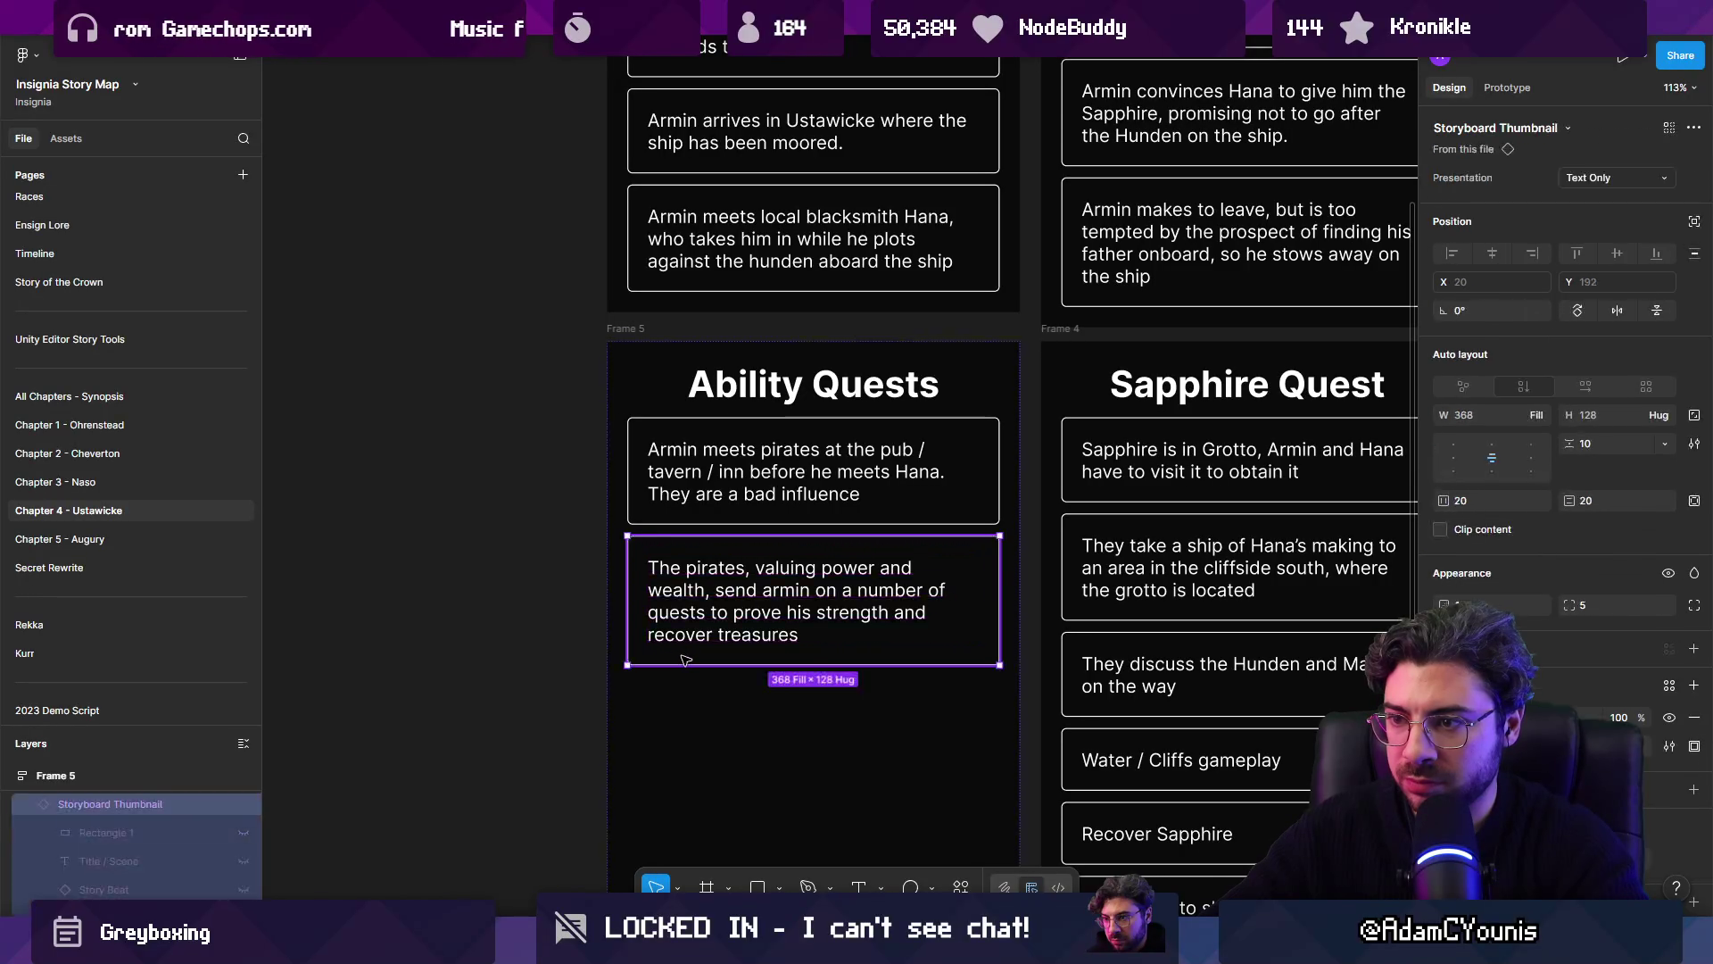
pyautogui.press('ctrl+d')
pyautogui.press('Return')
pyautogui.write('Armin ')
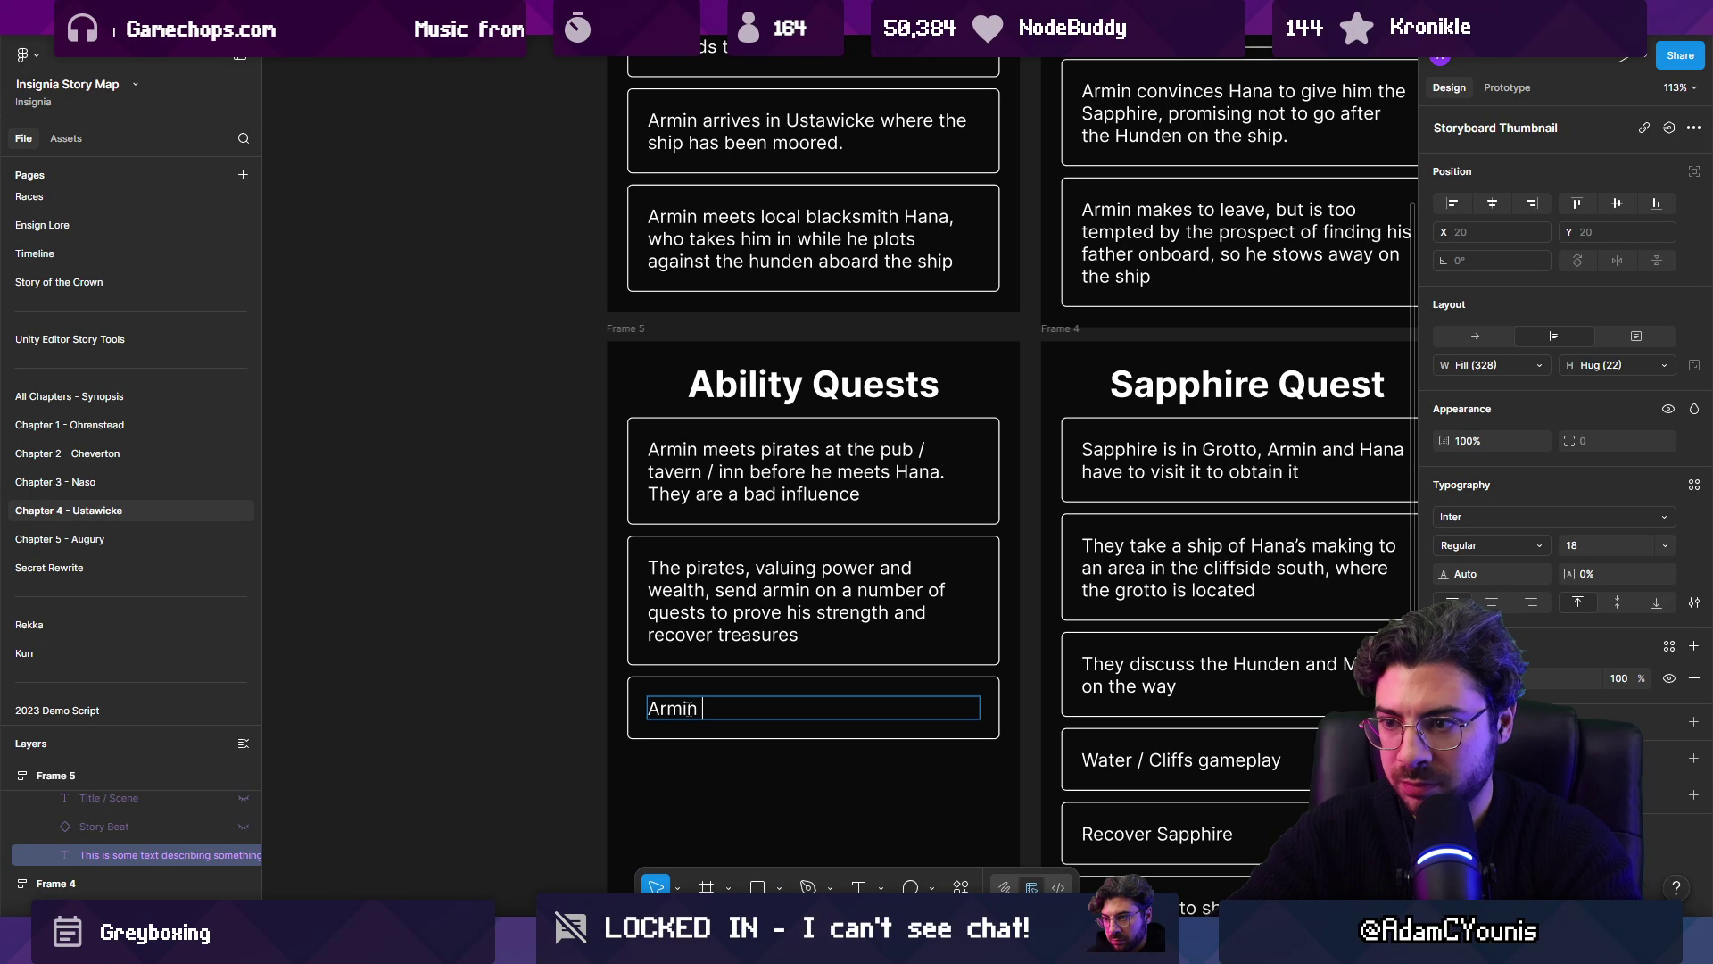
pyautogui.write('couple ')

==

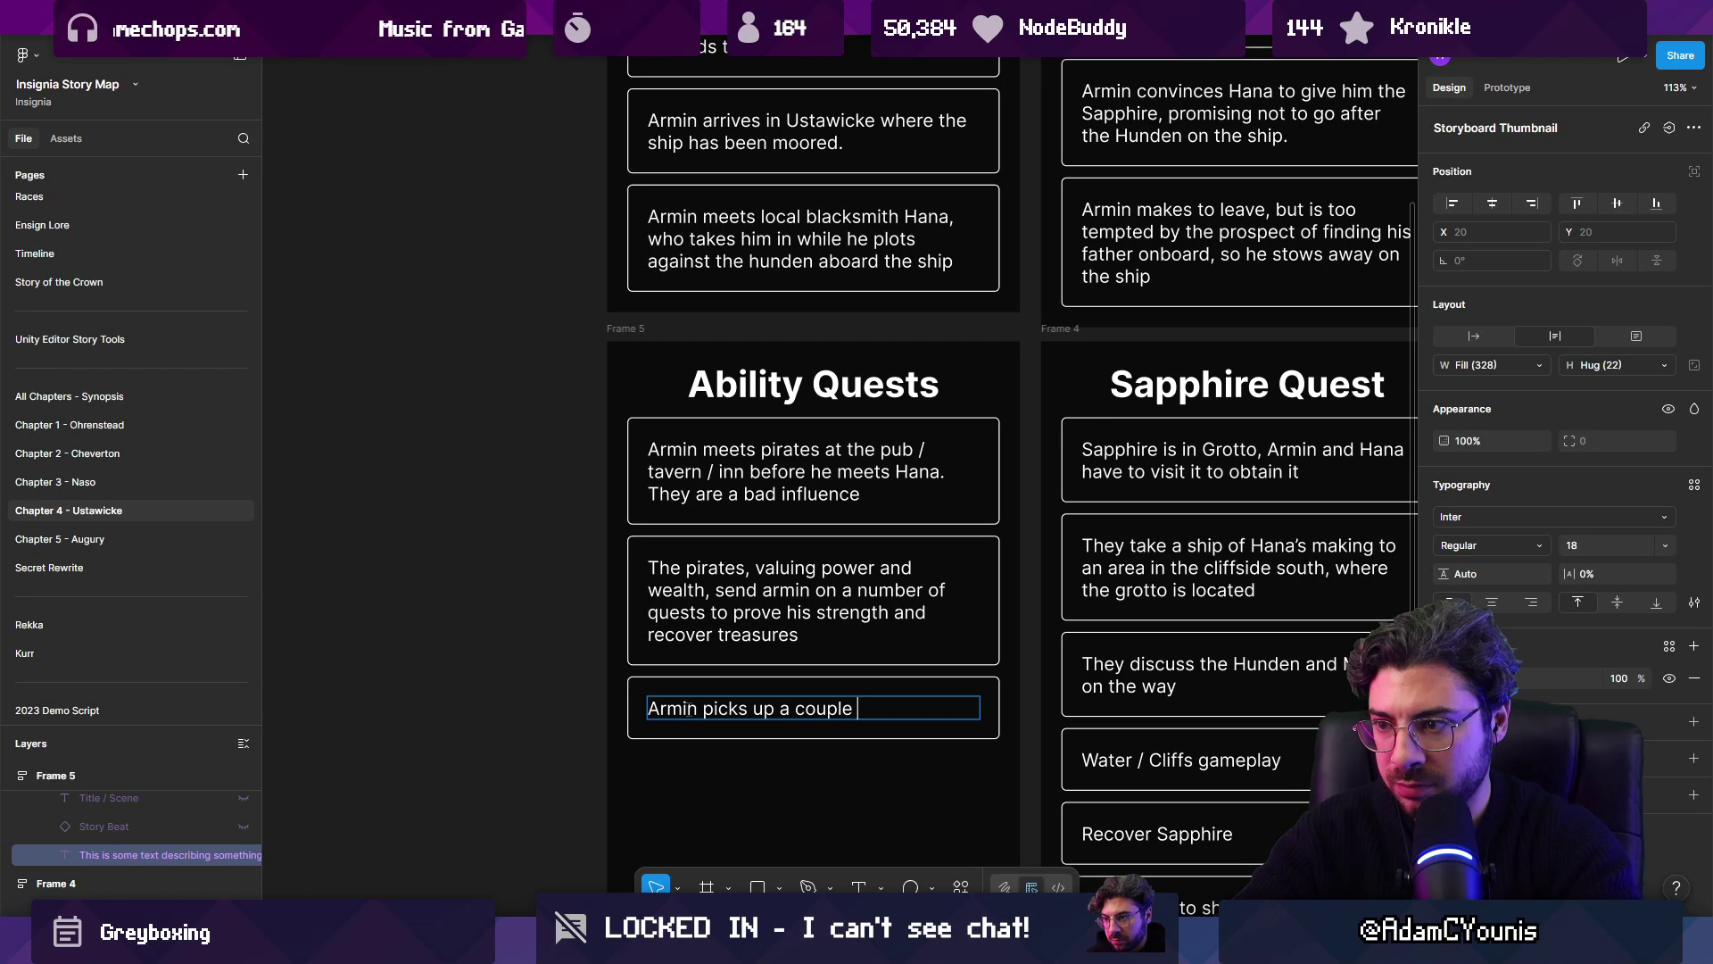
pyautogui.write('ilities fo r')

--

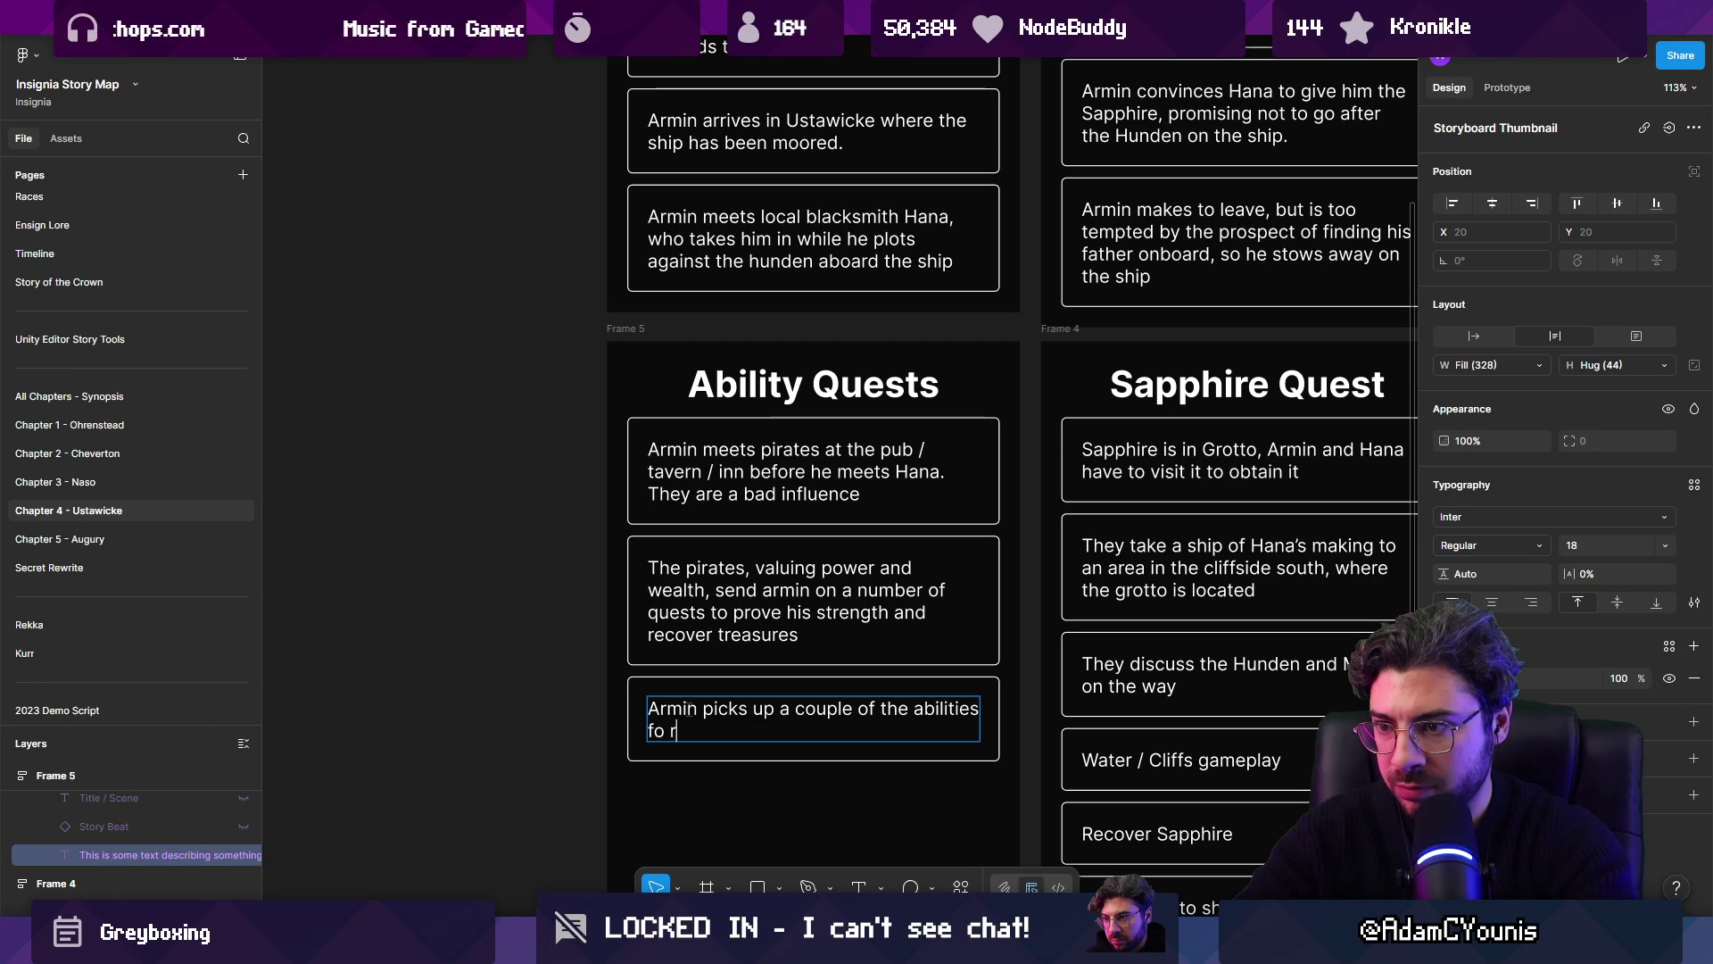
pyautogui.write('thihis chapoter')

Your goal
Pick out and copy the lines of the material that include the word "press".

Response for this exercise
pyautogui.press('ctrl+d')
pyautogui.press('Return')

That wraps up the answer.